The pair of Trintignant and Gonzalez were in the lead of the race with the end almost in sight. They were out in front of the Jaguar of Tony Rolt and Duncan Hamilton and would have just an hour and a half left to go in the race. Gonzalez would be at the wheel when he pulled into the pits for a regularly-scheduled pitstop. The car would be refueled and he would be about ready to wield his car back into the race when, suddenly, the engine wouldn't fire. The end, and the victory, was within sight and there was absolutely no life in the engine. It seemed Gonzalez would be left with yet another retirement at Le Mans when victory had been right in the palm of his hand.

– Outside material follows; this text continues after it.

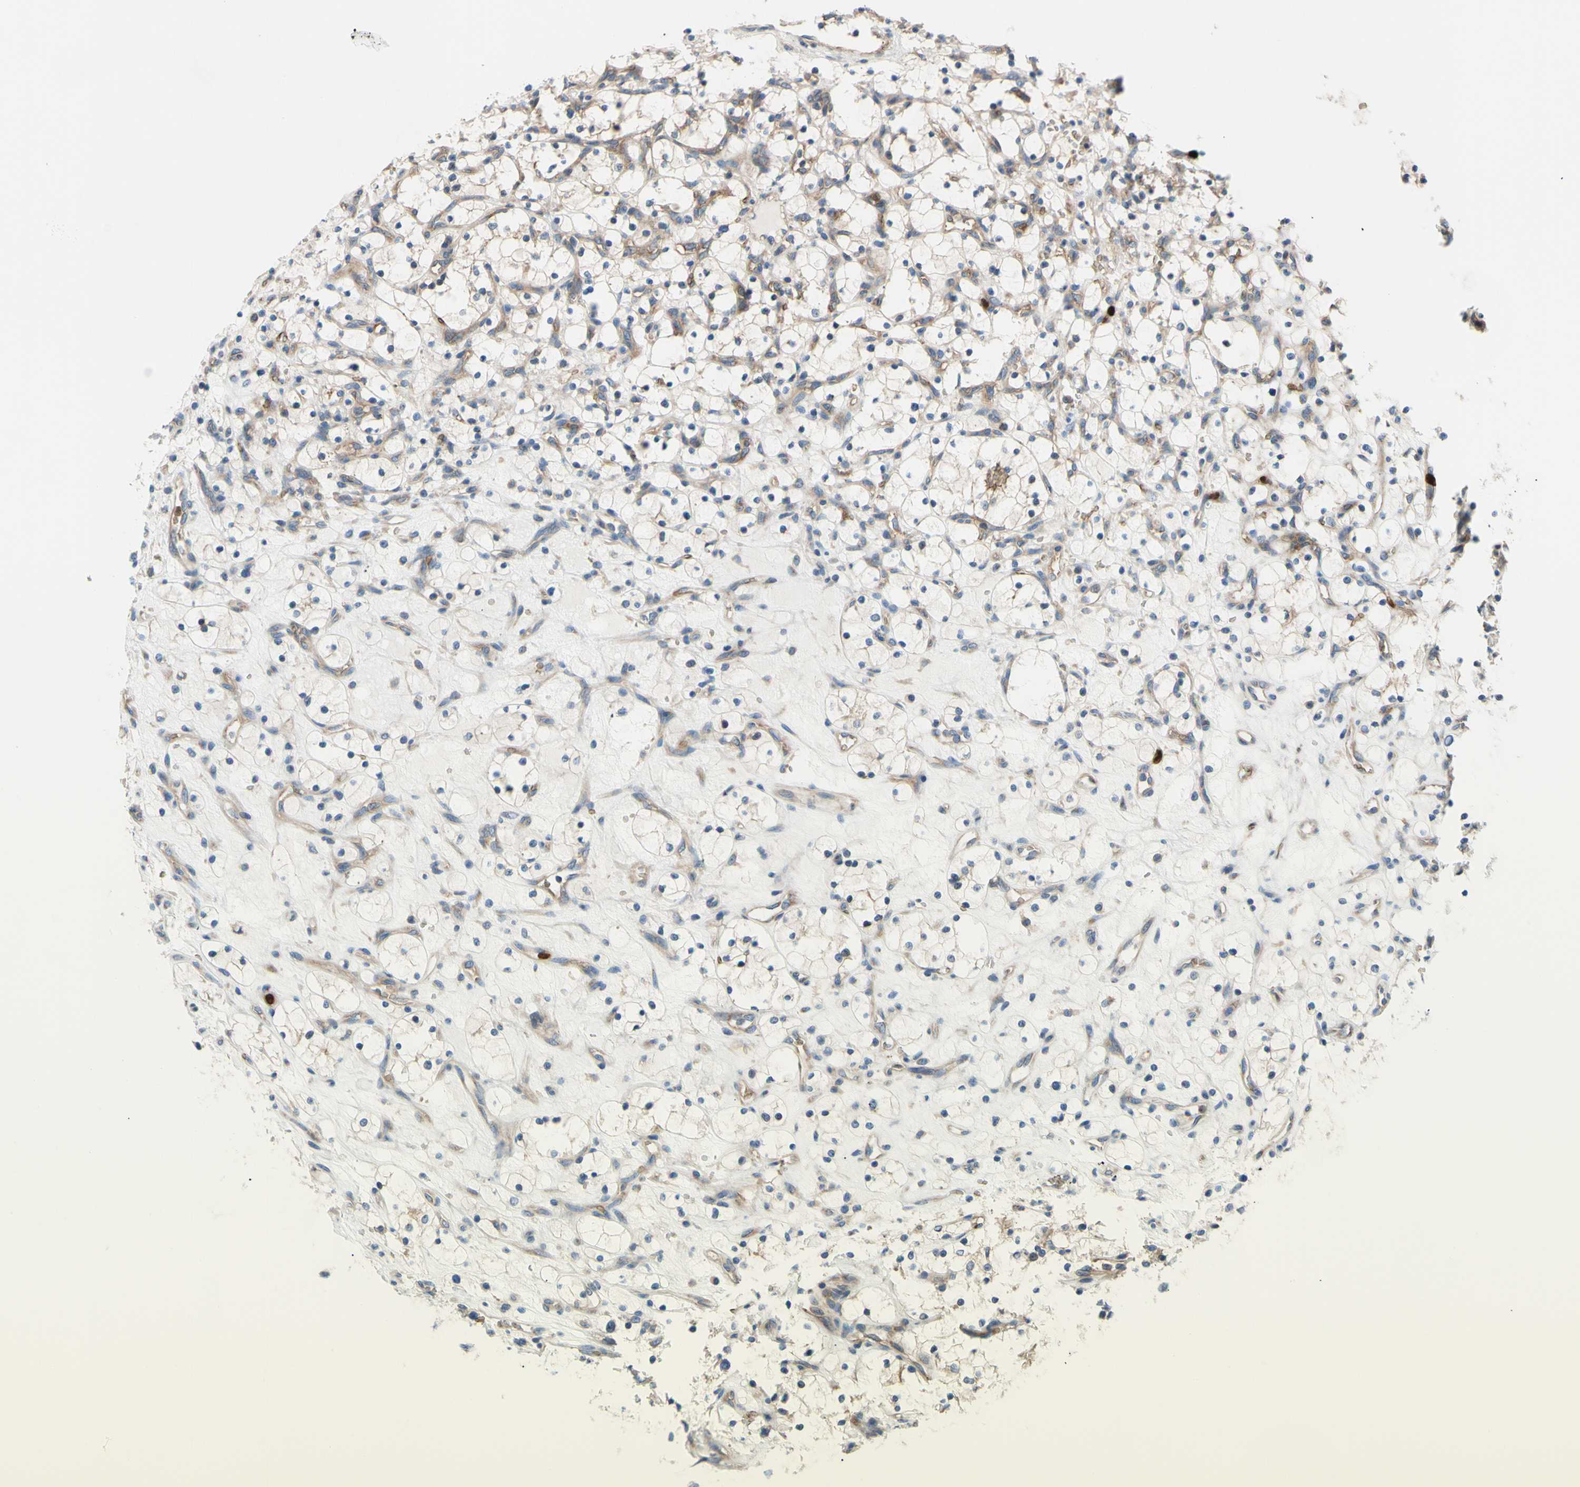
{"staining": {"intensity": "negative", "quantity": "none", "location": "none"}, "tissue": "renal cancer", "cell_type": "Tumor cells", "image_type": "cancer", "snomed": [{"axis": "morphology", "description": "Adenocarcinoma, NOS"}, {"axis": "topography", "description": "Kidney"}], "caption": "Immunohistochemistry (IHC) photomicrograph of neoplastic tissue: human adenocarcinoma (renal) stained with DAB (3,3'-diaminobenzidine) displays no significant protein expression in tumor cells.", "gene": "USP9X", "patient": {"sex": "female", "age": 69}}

The crew knew the car's engine was still well as it had come into pits under power and sounding strong enough to complete the remaining hour and a half. Therefore, the problem had to be something else leading to the engine. The number 4 Ferrari would sit idle in the pits for 7 agonizing minutes. The Jaguar of Hamilton and Rolt would also come into the pits, undergo normal service, and would return to the track having unlapped itself.
It was starting to get dicey. Trintignant and Gonzalez had been the class of the entire field but not the problem they were experiencing had allowed Rolt and Hamilton to unlap themselves. They would be in a position to take the lead if the problem couldn't be rectified very soon. Quickly it would be discovered the rain had soaked one of the ignition wires. A Ferrari mechanic would work and work and would finally get the engine to fire once again. Gonzalez would tear out of the pits and would set off in an attempt to hold onto the lead.
Bearing down on the final moments of the race, Gonzalez was still in the lead and doing his absolute best to respond to the pressure applied by Rolt. Rolt would then come into the pits and would hand the car over to a rather fresh Hamilton. Gonzalez remained behind the wheel of his Ferrari.
Hamilton would push even harder. Just a few moments left in the race, Gonzalez's pace would actually suddenly drop. The manager in the pits would be frantically signaling Gonzalez to keep up his pace but it had become too difficult for Gonzalez to do this considering that he hadn't slept nor ate at any time during the 24 hour race. While the Ferrari had plenty of gas in the tank, Gonzalez was running on empty and was doing everything possible just to make it to the end.
Thanks to the quick work of the mechanics and the pace of Trintignant and Gonzalez over the course of the race, Jose would have enough of a gap in hand and would end up coming across the line to take the victory.
It had been a close victory. Still, Gonzalez and Trintignant had won completing one more lap in the 24 hour span than that Jaguar of Tony Rolt and Duncan Hamilton. The Cunningham C4-R of Bill Spear and Sherwood Johnston would finish in 3rd place some 19 laps behind the winning Ferrari.
It had been a truly momentous victory for Ferrari and Gonzalez. Not only would the victory prove to be the one and only time Gonzalez ever finished the 24 hour race, but it would also mark another first in Ferrari's history. Having won the British Grand Prix in 1951, Gonzalez's victory at Le Mans in 1954 meant that the Argentinean was the very first driver in Ferrari's history to have ever won a Formula One grand prix and the 24 Hours of Le Mans.
Complimented perfectly by the calm Frenchman, the Pampas bull had finally broken through at Le Mans, and it would prove to be quite the result. The last time he would ever contest the famed French classic, Gonzalez would leave having further bolstered his reputation as a racing great.